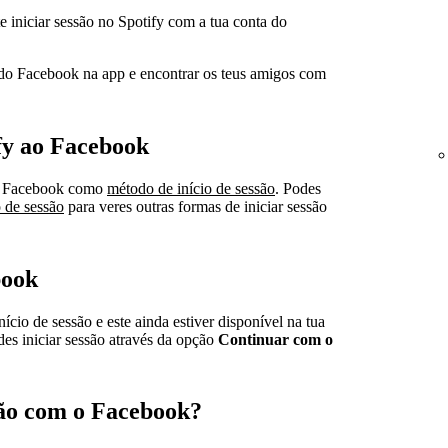
e iniciar sessão no Spotify com a tua conta do
o Facebook na app e encontrar os teus amigos com
ify ao Facebook
 o Facebook como
método de início de sessão
. Podes
 de sessão
para veres outras formas de iniciar sessão
book
cio de sessão e este ainda estiver disponível na tua
des iniciar sessão através da opção
Continuar com o
são com o Facebook?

* * * * * * * * *

What is being asked: The word to find is "Facebook". Copy every line of the records that holds it.

Solution for this exercise:
o Facebook na app e encontrar os teus amigos com
ify ao Facebook
 o Facebook como
são com o Facebook?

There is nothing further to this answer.